To do -
Return exactly the span of lines in the following data that opens with the line containing "Page size: 1500x844." and closes with the line containing "Rendered at 2001 by 1125 pixels.". Include nothing else.

:: Data for this exercise

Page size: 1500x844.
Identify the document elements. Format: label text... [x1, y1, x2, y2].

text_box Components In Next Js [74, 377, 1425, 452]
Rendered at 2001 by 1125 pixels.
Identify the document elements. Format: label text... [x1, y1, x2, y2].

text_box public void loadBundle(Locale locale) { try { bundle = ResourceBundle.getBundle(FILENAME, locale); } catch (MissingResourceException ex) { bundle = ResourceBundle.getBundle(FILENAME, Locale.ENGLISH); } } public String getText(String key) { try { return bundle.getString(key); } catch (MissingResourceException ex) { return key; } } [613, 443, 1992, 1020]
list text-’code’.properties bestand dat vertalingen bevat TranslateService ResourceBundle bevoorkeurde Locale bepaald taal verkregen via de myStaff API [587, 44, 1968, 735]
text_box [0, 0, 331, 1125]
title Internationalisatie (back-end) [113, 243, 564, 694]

::::
:: Data for this exercise

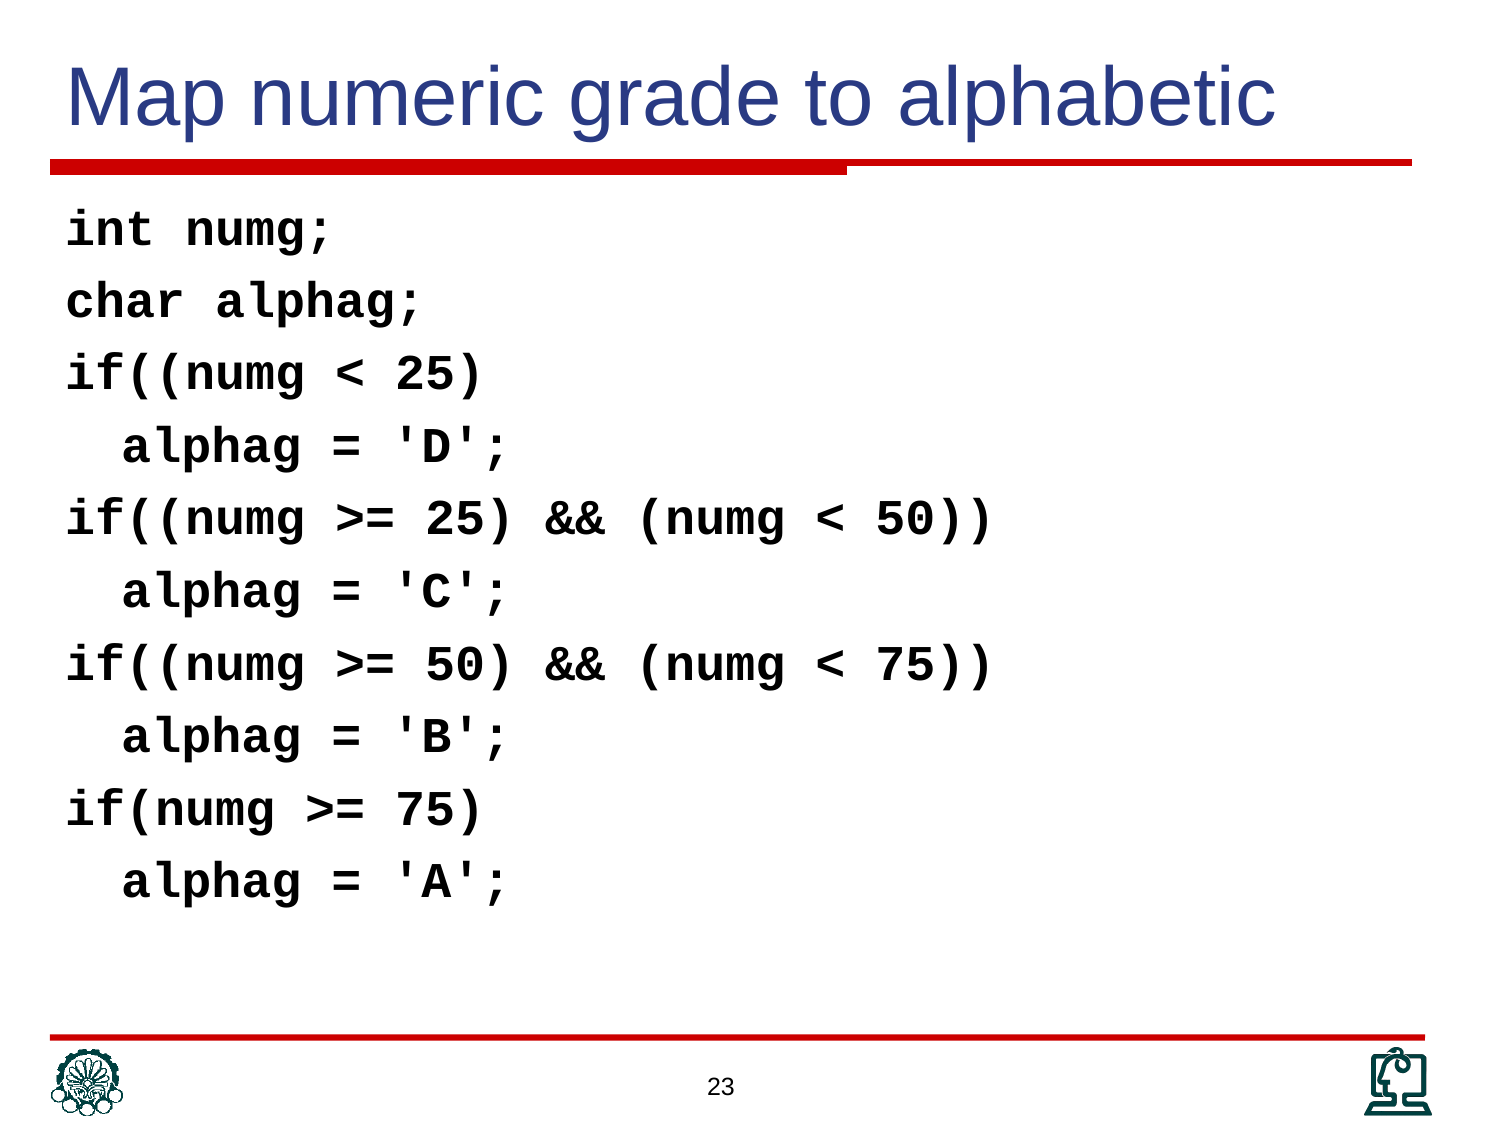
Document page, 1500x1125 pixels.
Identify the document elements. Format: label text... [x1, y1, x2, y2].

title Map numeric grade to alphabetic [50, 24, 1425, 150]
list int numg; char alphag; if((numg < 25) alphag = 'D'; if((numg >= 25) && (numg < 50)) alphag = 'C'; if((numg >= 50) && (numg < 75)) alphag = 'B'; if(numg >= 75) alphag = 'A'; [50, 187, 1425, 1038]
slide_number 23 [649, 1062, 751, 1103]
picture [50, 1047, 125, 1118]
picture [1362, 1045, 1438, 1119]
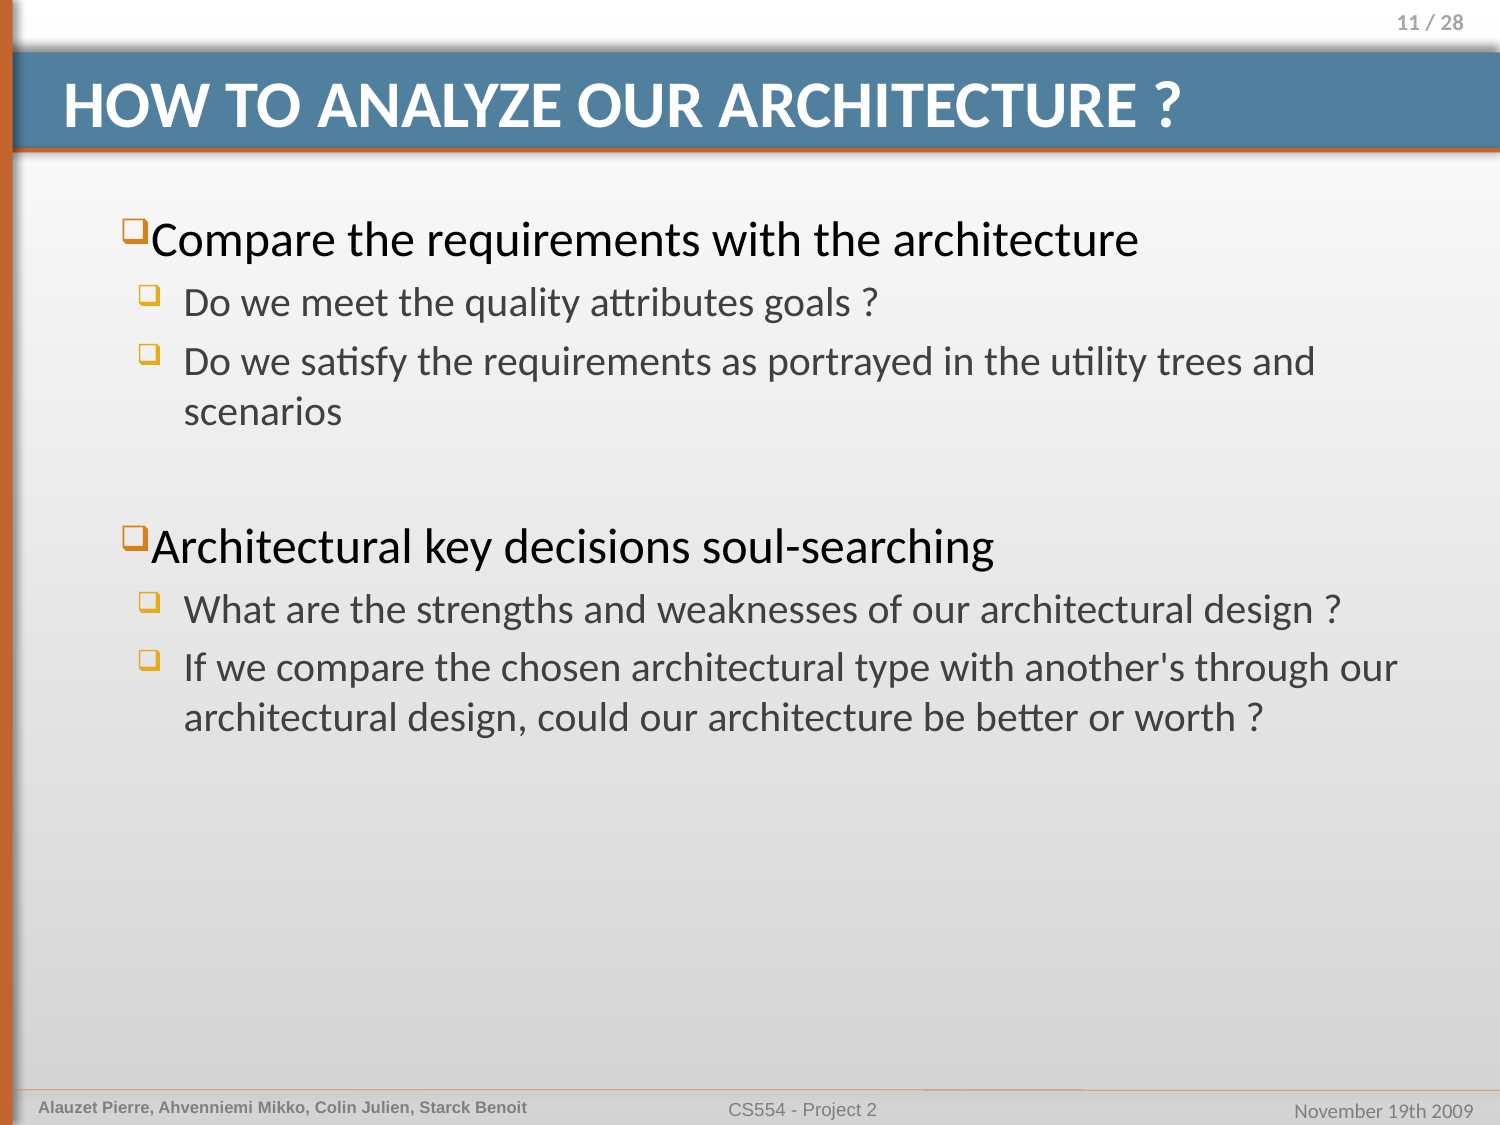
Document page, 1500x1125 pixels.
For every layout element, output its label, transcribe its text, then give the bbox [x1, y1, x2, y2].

::::
:: Data for this exercise

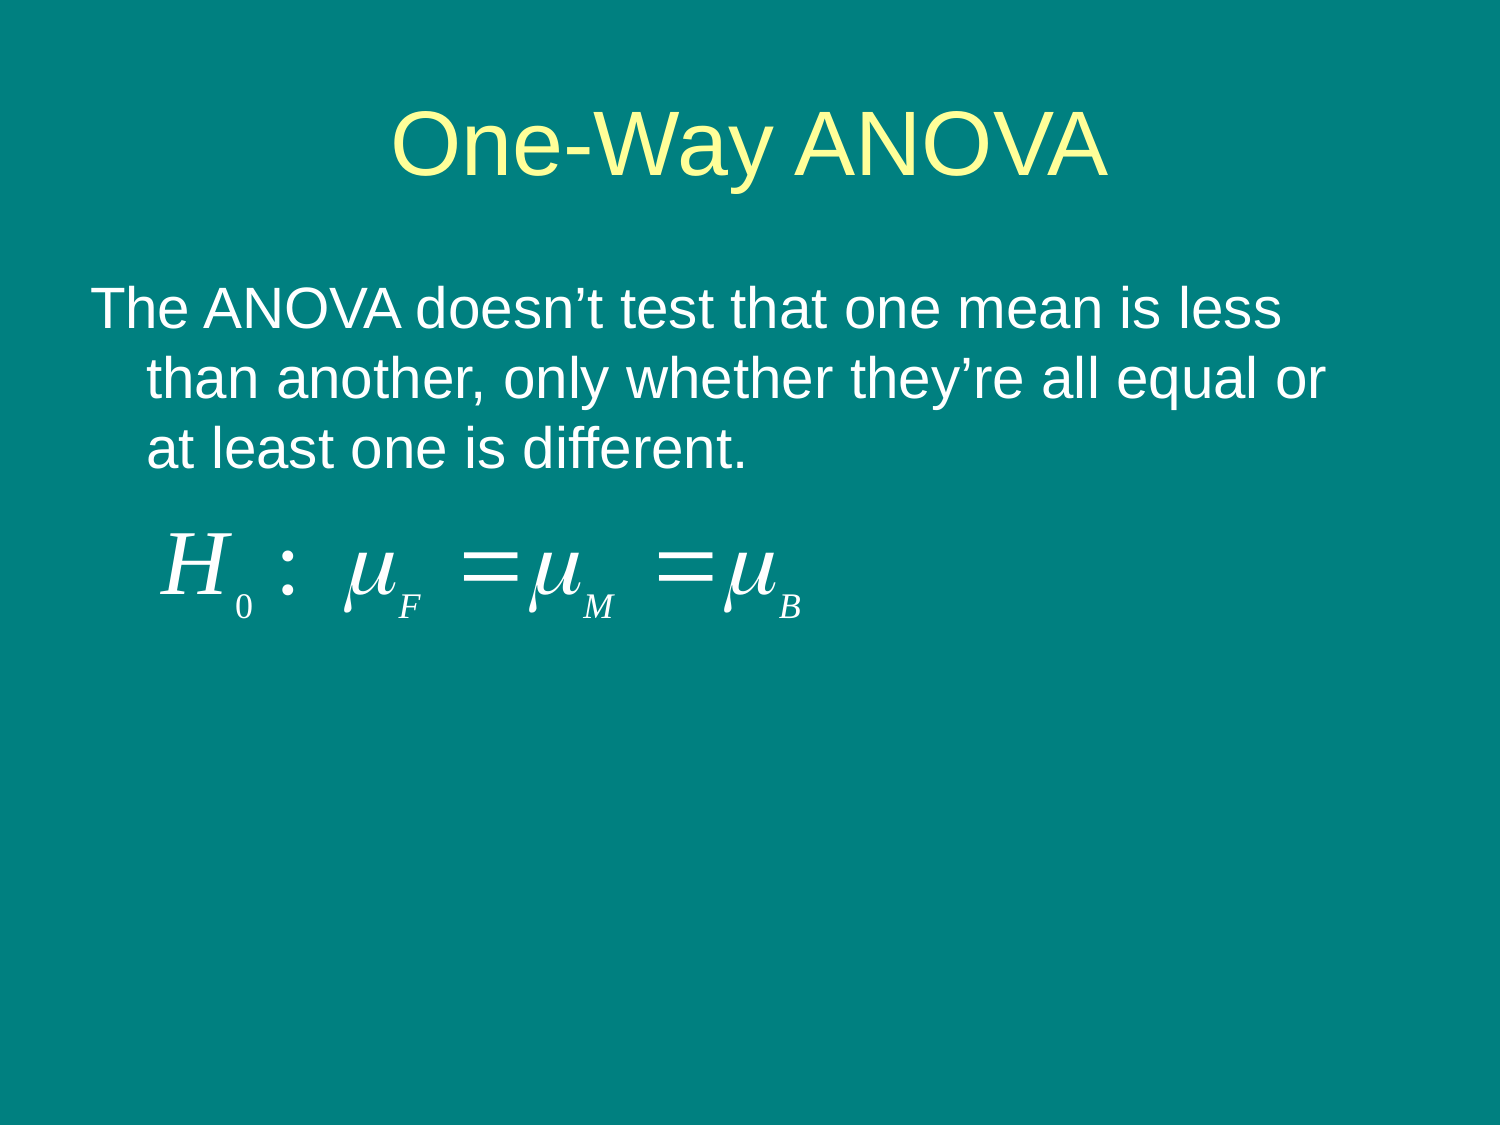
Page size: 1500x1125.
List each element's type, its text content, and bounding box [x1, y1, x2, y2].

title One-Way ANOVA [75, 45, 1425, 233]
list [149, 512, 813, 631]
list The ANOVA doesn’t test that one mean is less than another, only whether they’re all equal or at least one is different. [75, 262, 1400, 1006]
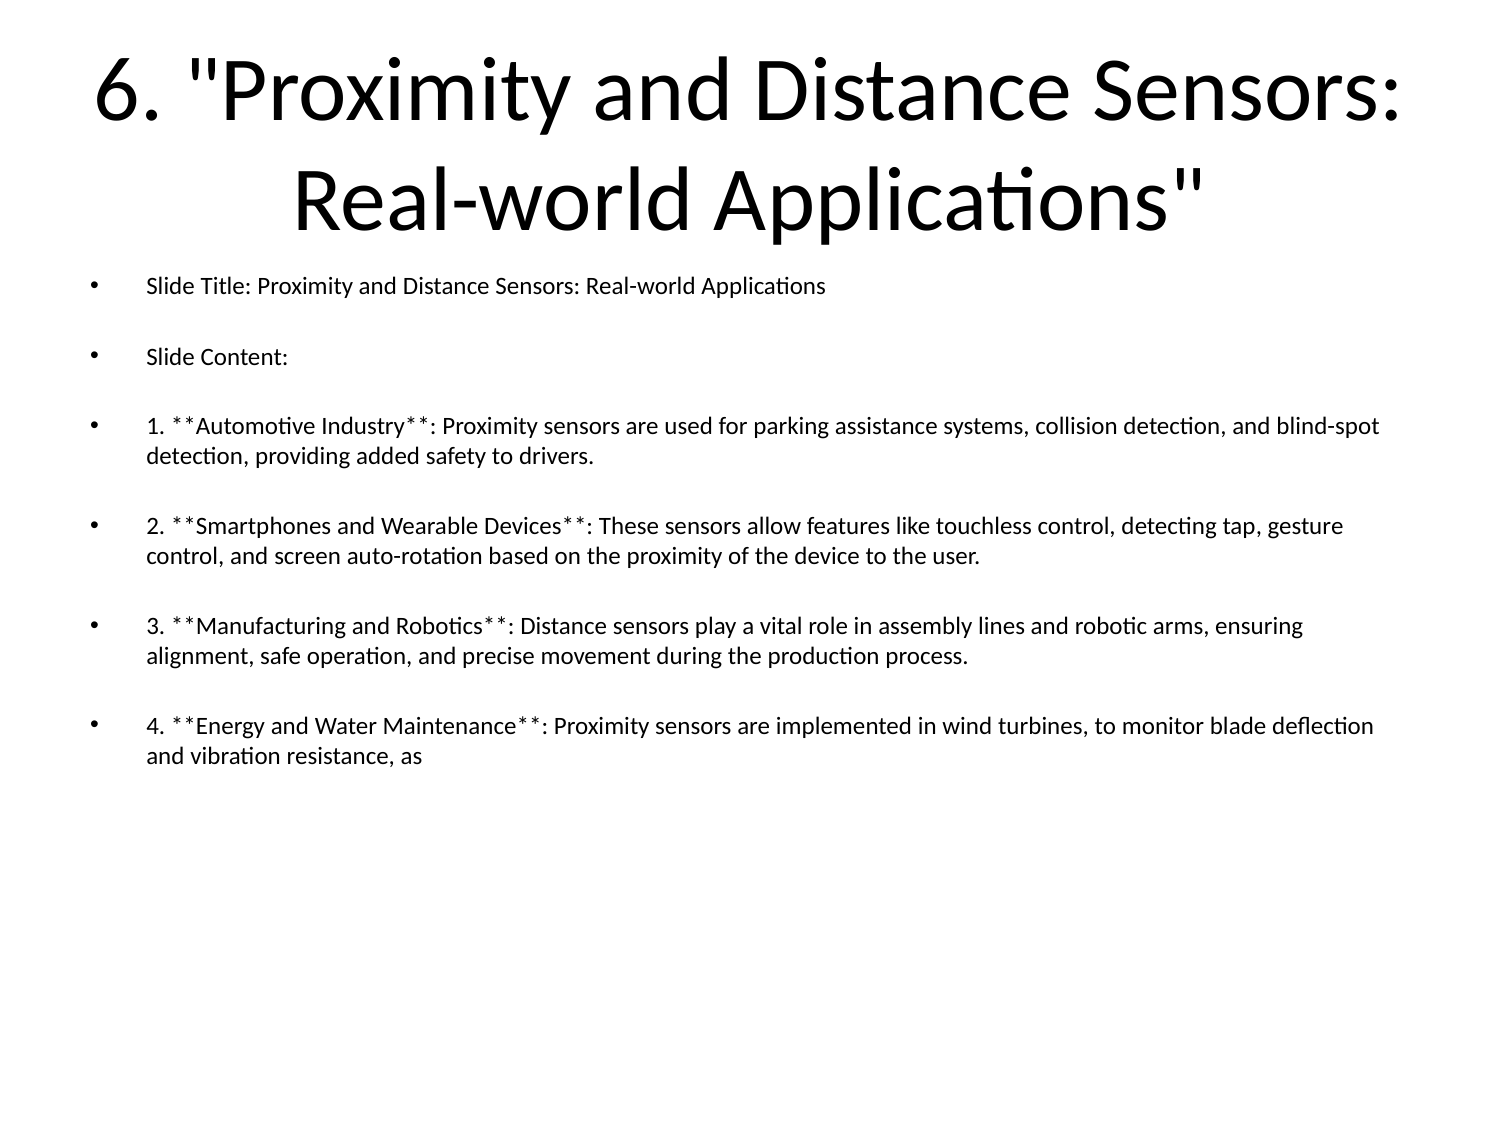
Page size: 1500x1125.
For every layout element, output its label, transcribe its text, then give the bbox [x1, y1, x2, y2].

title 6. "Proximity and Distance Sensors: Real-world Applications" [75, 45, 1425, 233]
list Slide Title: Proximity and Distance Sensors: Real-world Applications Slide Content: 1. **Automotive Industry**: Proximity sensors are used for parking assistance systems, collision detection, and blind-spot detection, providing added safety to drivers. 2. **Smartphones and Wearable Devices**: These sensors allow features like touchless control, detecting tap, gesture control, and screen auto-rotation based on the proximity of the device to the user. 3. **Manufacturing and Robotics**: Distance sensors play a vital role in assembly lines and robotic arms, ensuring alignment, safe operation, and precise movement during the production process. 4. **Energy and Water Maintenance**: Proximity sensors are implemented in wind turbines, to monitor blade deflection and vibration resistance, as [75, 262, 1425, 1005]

::::

Reply -
Page size: 1500x844.
Identify the document elements. Format: label text... [x1, y1, x2, y2].

text_box Components In Next Js [74, 377, 1425, 452]
Rendered at 2001 by 1125 pixels.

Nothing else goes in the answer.